As to the zombies -- have you read any of the vast vast vast three volume novel about Toussaint L'ouverture by Madison Bell Smartt - or is it Smartt Bell? I reviewed those novels and interviewed Bell for Publishers Weekly, and learned much about vodou -- and then looked up some stuff myself about Duvalier. It isn't commonly known -- I think -- that Duvalier, before he was a dictator who used vodou, was an doctor/anthropologist who wrote about it. In particular, he styled himself Baron Samedi -- the god of the churchyard, the terrifying loa -- by, among other things, dressing like the Baron. A very very scary man. But Toussaint supposedly had a loa, too, and you know that the Haitian revolution was derived from a legendary seance held under a tree that might have included a voodou rite.
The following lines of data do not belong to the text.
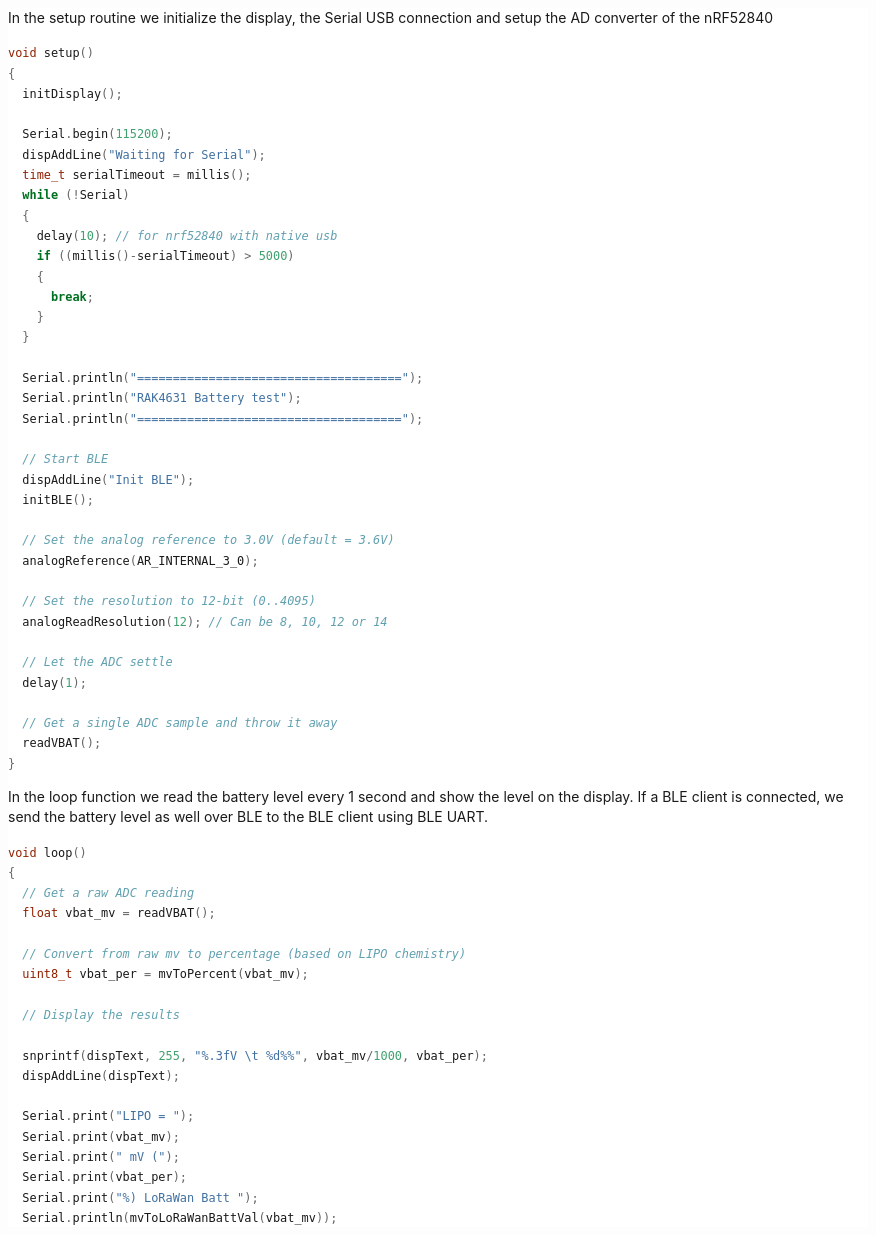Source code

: In the setup routine we initialize the display, the Serial USB connection and setup the AD converter of the nRF52840
```cpp
void setup()
{
  initDisplay();

  Serial.begin(115200);
  dispAddLine("Waiting for Serial");
  time_t serialTimeout = millis();
  while (!Serial)
  {
    delay(10); // for nrf52840 with native usb
    if ((millis()-serialTimeout) > 5000)
    {
      break;
    }
  }

  Serial.println("=====================================");
  Serial.println("RAK4631 Battery test");
  Serial.println("=====================================");

  // Start BLE
  dispAddLine("Init BLE");
  initBLE();

  // Set the analog reference to 3.0V (default = 3.6V)
  analogReference(AR_INTERNAL_3_0);

  // Set the resolution to 12-bit (0..4095)
  analogReadResolution(12); // Can be 8, 10, 12 or 14

  // Let the ADC settle
  delay(1);

  // Get a single ADC sample and throw it away
  readVBAT();
}
```
In the loop function we read the battery level every 1 second and show the level on the display. If a BLE client is connected, we send the battery level as well over BLE to the BLE client using BLE UART.
```cpp
void loop()
{
  // Get a raw ADC reading
  float vbat_mv = readVBAT();

  // Convert from raw mv to percentage (based on LIPO chemistry)
  uint8_t vbat_per = mvToPercent(vbat_mv);

  // Display the results

  snprintf(dispText, 255, "%.3fV \t %d%%", vbat_mv/1000, vbat_per);
  dispAddLine(dispText);

  Serial.print("LIPO = ");
  Serial.print(vbat_mv);
  Serial.print(" mV (");
  Serial.print(vbat_per);
  Serial.print("%) LoRaWan Batt ");
  Serial.println(mvToLoRaWanBattVal(vbat_mv));

```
However, I don't know a lot about this. When I review or interview, I become an instant expert, but the research dribbles quickly out of my head. I've read some of the Davis, and of course Hurston, but I don't understand the religion. I know much more about the lurking magnetic sleeper, the sonambulist -- which has a strange and powerful career in German culture.
Patrick J. Mullins said…
Thank you, that's all interesting. I like Schopenhauer a lot anyway, musicians always do. I just don’t know anything beyond the superficial on him, except that he’s not talked about nearly enough I’ve noticed. The book on l’Ouverture may interest me, and the other remarks on the revolution and Duvalier go right along with the rest of the way Haiti operates.

Yes, I suppose Oprah would have told Didion 'I don't have a problem with that' if she'd falsified any (all?) of the various facts at UCLA and the long operation her daughter had after the massive hematoma. 'It's FAMILY, girl, whatever works for I wanna give YOU a big hug for sharing as much of this as you wanted to with us. What a positive and life-affirming book. Now you can't really mean your husband didn't believe in the resurrection of the body, now can you, girl...and that other one, where you were talking about your mama and how she didn't believe Jesus was the son of God. Oh, Law'

Oprah also promoted hugely 'a Course in Miracles' written by Helen Shucman of Columbia U. (who claimed Jesus really wrote it) when Marianne Williamson, that preacher from down your way, was hot and went on the show sometime after she married Liz Taylor and the 1991 husband. I never have understood if that marriage was legal or not.